A imposição de uma tarifa adicional de 25% pelos Estados Unidos sobre parte das exportações brasileiras reacendeu o debate sobre os rumos das relações comerciais entre os dois países. Mais do que discursos políticos, especialistas apontam que o momento exige negociações técnicas e articulação estratégica para minimizar os impactos sobre a economia nacional.
De acordo com estimativas do Ministério do Desenvolvimento, Indústria, Comércio e Serviços, a nova tarifa poderá atingir cerca de US$ 7,4 bilhões em produtos brasileiros exportados para o mercado norte-americano, o equivalente a aproximadamente 18% das vendas realizadas ao país em 2024.
Entre os setores potencialmente afetados estão os de madeira, máquinas e equipamentos elétricos, móveis, produtos cerâmicos, calçados e açúcar, que possuem forte participação nas exportações brasileiras e movimentam milhares de empregos em diversas regiões do país.
O cenário coloca o Brasil diante de um desafio que vai além do campo político. Enquanto o tema já começa a ser explorado no debate eleitoral, analistas avaliam que as eventuais soluções dependerão principalmente de acordos comerciais, diálogo institucional e negociações conduzidas por equipes técnicas.
A estratégia considerada mais eficaz envolve identificar, produto por produto, quais setores norte-americanos também podem ser prejudicados pela elevação das tarifas. Empresas importadoras, associações empresariais e distribuidores dos Estados Unidos podem desempenhar papel importante ao demonstrar que a medida também aumenta custos internos e compromete cadeias produtivas do próprio mercado norte-americano.

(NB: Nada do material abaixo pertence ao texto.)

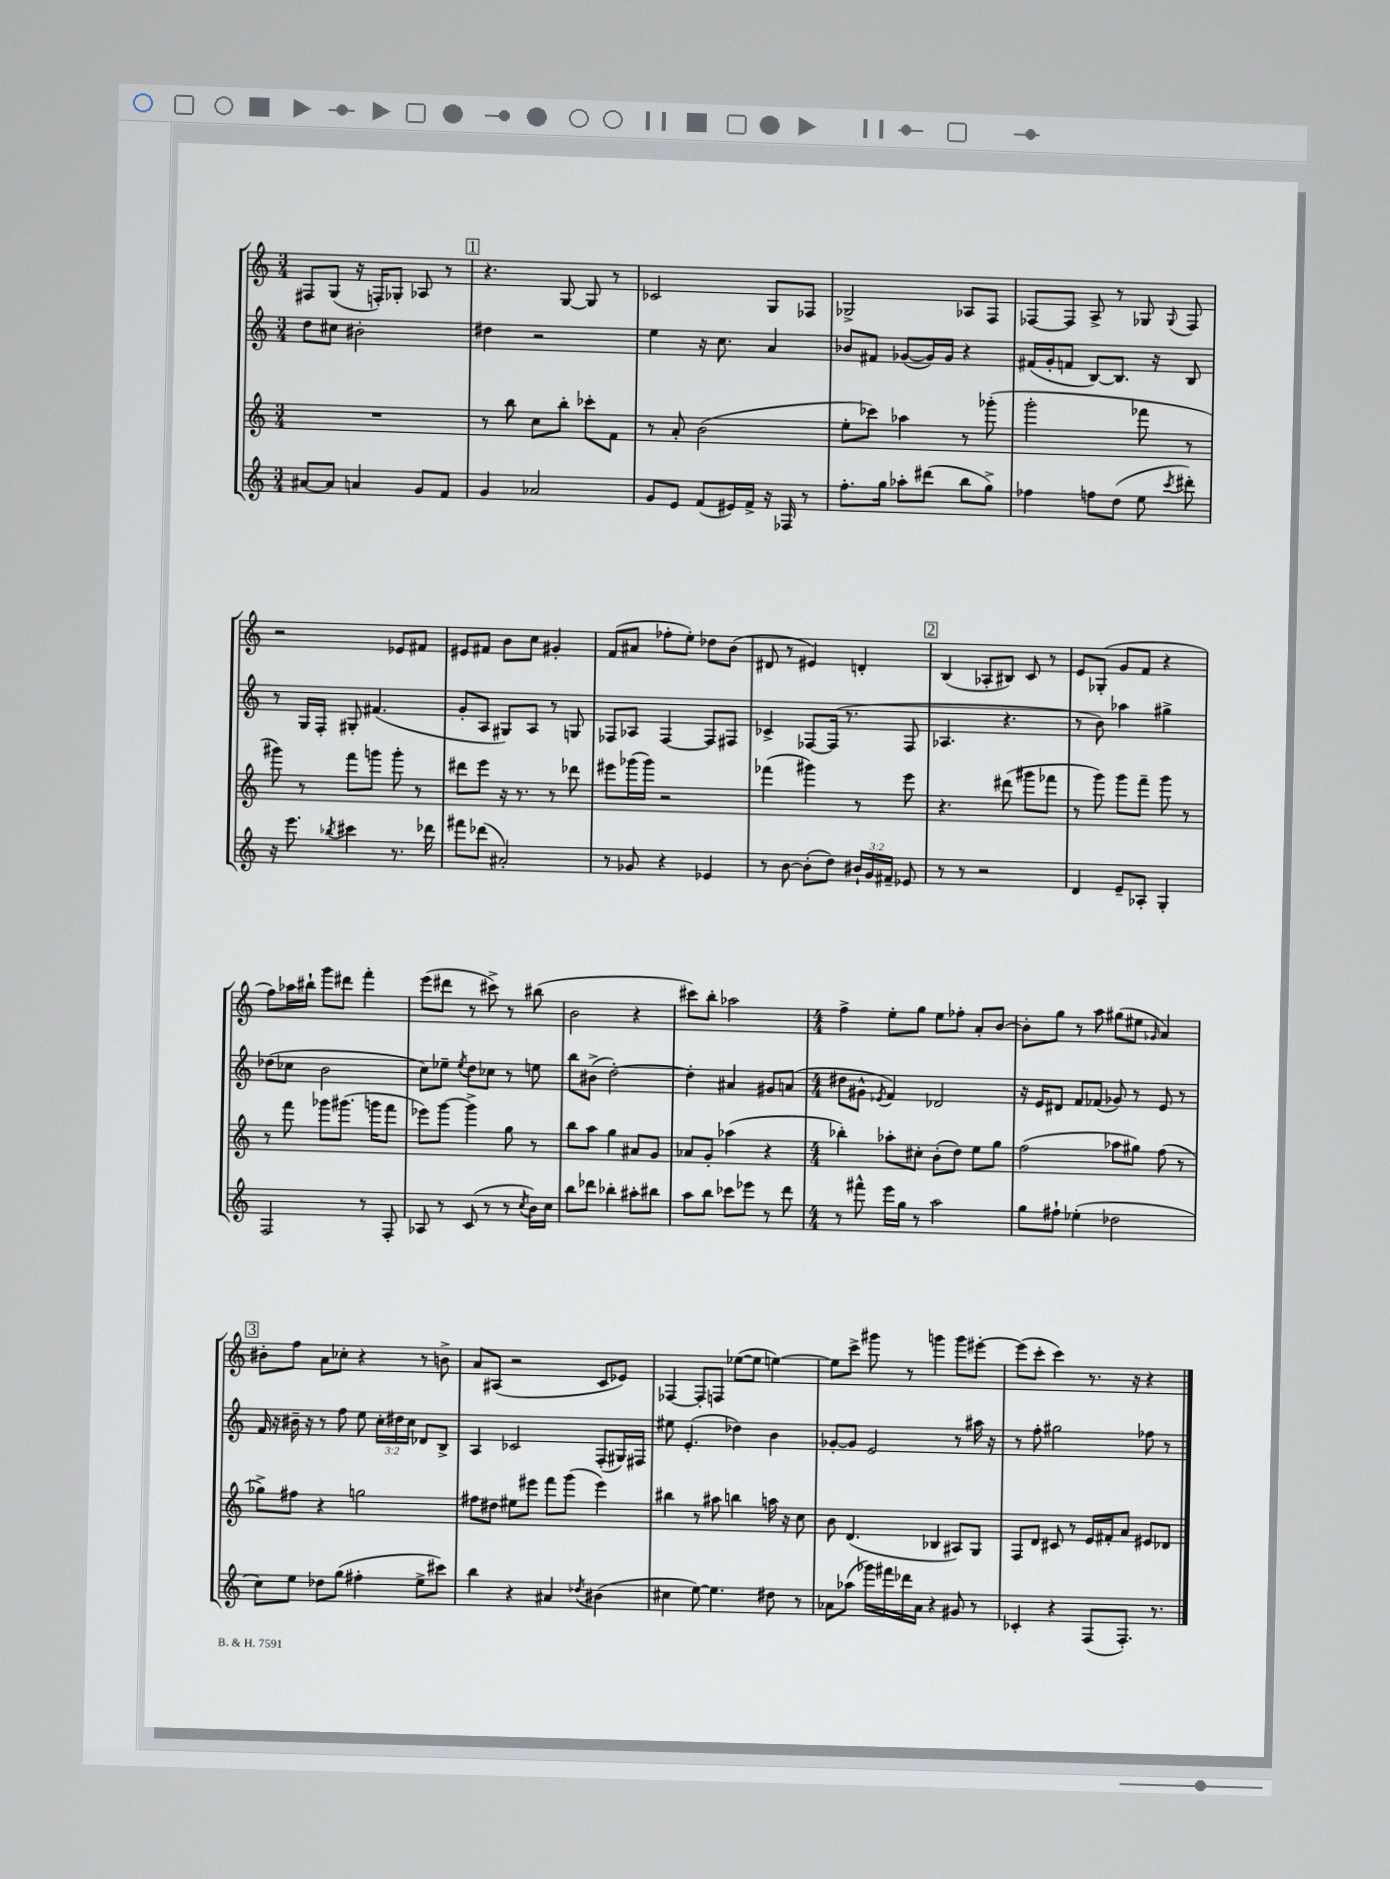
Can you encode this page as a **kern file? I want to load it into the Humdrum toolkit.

**kern	**kern	**kern	**kern
*staff4	*staff3	*staff2	*staff1
*clefG2	*clefG2	*clefG2	*clefG2
*k[]	*k[]	*k[]	*k[]
*M3/4	*M3/4	*M3/4	*M3/4
[8a#	2.r	8dd	8F#
8a#]	.	8cc#	(8G
4a	.	2b#'	16r
.	.	.	16F')
.	.	.	8G-'
8g	.	.	8A-
8f	.	.	8r
=	=	=	=
4g	8r	4dd#	4.r
.	8bb	.	.
2a-	8cc	2r	.
.	8bb'	.	[8G
.	8ccc-'	.	8G]
.	8f	.	8r
=	=	=	=
8g	8r	4ee	2c-
8e	8a'	.	.
(8f	(2b	16r	.
.	.	8.cc	.
16e#)	.	.	.
16f^	.	.	.
16r	.	4a	8G
16F-	.	.	.
8r	.	.	8F-
=	=	=	=
8.ff'	8ee'	8b-	2G-^
.	8ccc-)	8f#	.
16gg	.	.	.
8aa-'	4aa-	([8g-	.
(8ddd#	.	16g-])	.
.	.	16g-	.
8bb	8r	4r	8A-
8gg^)	(8ggg-'	.	8F
=	=	=	=
4ff-	2ggg'	(16f#	[8F-
.	.	16g'	.
.	.	8f	8F-]
8ff	.	[8B)	8A^
(8dd	.	8.B]	8r
8ee	8fff-	.	8G-
.	.	16r	.
8qccc	.	.	8qqG-
8ddd#')	8r	8B	8F-
=	=	=	=
16r	8ggg#)	8r	2r
8.eee	.	.	.
.	8r	16G	.
.	.	16F'	.
8qbb-	.	.	.
4ccc#	8fff	8G#'	.
.	8ggg	(4.f#	.
8.r	8ggg'	.	8e-
.	8r	.	8f#
16ddd-	.	.	.
=	=	=	=
8fff#	8ddd#	8g'	8e#
(8ddd-	8eee	8A	8f#
2a#')	16r	8G#)	8b
.	8.r	.	.
.	.	8A	8cc
.	8r	8r	4g#'
.	8ddd-	8G	.
=	=	=	=
8r	8eee#	8F-	(8f
8g-	(16ggg-	8A-	8a#
.	16ggg-)	.	.
4r	2r	[4F-	8ff-'
.	.	.	8ee')
4e-	.	8F-]	8dd-
.	.	8F#	(8b
=	=	=	=
8r	(4fff-	4c-^	8d#
[8b	.	.	8r
(8b']	4ggg#)	[8F-	4e#)
8dd)	.	(16F-]	.
.	.	8.r	.
24b#`	8r	.	4d'
24g	.	.	.
24f#~	.	.	.
8e-	8eee	8F-	.
=	=	=	=
8r	4.r	4.A-	(4B
8r	.	.	.
2r	.	.	8A-'
.	(8ddd#	4.r	8B#)
.	8ggg#	.	8c
.	8fff-	.	8r
=	=	=	=
4d	8r	8r	8e
.	8ggg)	8b)	(8G-'
8e~	8ggg	4aa-	8g
8A-'	8fff~	.	8f
4G'	8ggg	4gg#^	4r
.	8r	.	.
=	=	=	=
2F	8r	(8dd-	8ff)
.	8fff	8cc-	16aa-
.	.	.	16bb#`
.	8ggg-	2b	8ggg
.	(8.ggg#	.	8ddd#
8r	.	.	4fff'
.	16ggg	.	.
8F'	8fff	.	.
=	=	=	=
8A-	8eee-)	8cc)	(8eee
8r	[8ggg	8ee-~	8ddd#
.	.	8qee-	.
(8c	4ggg^]	8dd	8r
8r	.	8cc-	8ccc#^)
8r	8gg	8r	8r
8qcc	.	.	.
16b)	8r	8ee	(8bb#
16cc	.	.	.
=	=	=	=
8bb	8bb	8bb	2b
8ddd-	8aa	(8b#^	.
4bb-'	4gg	[2dd')	.
8aa#'	8a#	.	4r
8bb#	8g	.	.
=	=	=	=
8aa	8a-	4dd']	8ccc#)
8bb	8g'	.	8bb'
8ccc-	(4aa-	4a#	2aa-
8eee-	.	.	.
8r	4r	8g#	.
8ddd	.	(8a	.
=	=	=	=
*M4/4	*M4/4	*M4/4	*M4/4
8r	4bb-')	8dd#	4ff^
8fff#^^	.	8g#^^	.
.	.	8qe-	.
16eee	8aa-'	4f)	8ee'
16gg	.	.	.
8r	8cc#'	.	8gg
2aa	(8b'	2d-	8ee
.	8dd)	.	8ff-'
.	8ee	.	8a'
.	8gg	.	[8b
=	=	=	=
8gg	(2ff	16r	8b']
.	.	16e	.
8ff#`	.	8d#	8gg
(4ee-'	.	8f	8r
.	.	(8f-	8aa
2dd-	8aa-	8g-)	(8gg#
.	8gg#)	8r	8ee#
.	.	.	16qqg-
.	(8ff	8e	4a)
.	8r	8r	.
=	=	=	=
8cc)	8gg-^)	16f	8b#'
.	.	16r	.
8ee	8ff#	16b#~	8ff
.	.	16r	.
8dd-	4r	8r	8a
(8gg	.	8ff	8cc-'
4ff#'	2gg	8ee	4r
.	.	24cc'	.
.	.	24dd#	.
.	.	24cc	.
8ee^	.	8d-	8r
8ccc#)	.	8B^	8b^
=	=	=	=
4bb	8ff#	4A	8a
.	8dd#	.	(8A#
4r	8ee#	2c-	2r
.	8eee#	.	.
4a#	8fff	.	.
.	(8ggg	.	.
8qdd-	.	.	.
(4b#	4eee#)	(8F'	8c
.	.	16G#)	8e-)
.	.	16F#	.
=	=	=	=
4cc#	4bb#	8ee#	[4F-
.	.	(4.e'	.
[8ee)	8r	.	8F-']
4.ee]	8aa#	.	8F
.	4bb	4dd-)	([8ee-
.	.	.	8ee-]
8dd#	16aa	4b	[4ee)
.	16r	.	.
8r	8cc	.	.
=	=	=	=
8a-	8b	[8g-'	8ee]
(8aa-	(4.d	8g-]	8ccc^
16ggg-)	.	2e	8ggg#
16fff#	.	.	.
16ddd-	.	.	8r
16a-	.	.	.
4r	4B-	.	4ggg
8g#	8A#)	8r	8ggg
8r	8G	16aa#	[8eee#'
.	.	16r	.
=	=	=	=
4c-'	8F	8r	(8eee#]
.	8d	8ff'	8ccc'
4r	8c#	2gg#	4ccc)
.	8r	.	.
(8F	16e	.	8.r
.	16f#'	.	.
8.F')	8a	.	.
.	.	.	16r
.	8e#	8ff-	4r
8.r	.	.	.
.	8d-	8r	.
==	==	==	==
*-	*-	*-	*-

Experiências recentes do Escritório do Representante Comercial dos Estados Unidos (USTR) mostram que manifestações técnicas do setor privado podem influenciar decisões comerciais. Em processos semelhantes, centenas de contribuições apresentadas por empresas e entidades resultaram na preservação de milhares de códigos tarifários que ficaram fora das medidas restritivas, justamente por apresentarem impactos negativos para a economia dos Estados Unidos.
No caso brasileiro, especialistas defendem que cada cadeia produtiva organize estudos demonstrando a dificuldade de substituição dos produtos nacionais, os efeitos sobre contratos já firmados e o impacto das tarifas sobre preços, empregos e abastecimento no mercado norte-americano.
Alguns setores também enxergam oportunidades para negociações específicas. No segmento sucroenergético, por exemplo, a ampliação do comércio bilateral de produtos derivados do etanol e do açúcar pode abrir espaço para entendimentos comerciais. Já em temas ligados ao comércio digital e às políticas ambientais, o debate pode envolver mecanismos de transparência, segurança regulatória e rastreabilidade de produtos.
Por outro lado, especialistas destacam que determinadas questões institucionais brasileiras não podem ser utilizadas como moeda de troca em acordos comerciais, o que reforça a necessidade de concentrar as negociações em aspectos econômicos e regulatórios.
Diante das diferenças econômicas e comerciais entre Brasil e Estados Unidos, o caminho mais viável apontado pelo mercado é a construção de soluções negociadas que preservem empregos, garantam competitividade às empresas brasileiras e reduzam os prejuízos provocados pelo tarifaço.
Enquanto o debate político tende a ganhar espaço nos próximos meses, a expectativa é que os avanços mais relevantes ocorram nas mesas de negociação, onde interesses econômicos compartilhados poderão ser determinantes para ampliar exceções e reduzir os impactos das novas tarifas sobre as exportações brasileiras.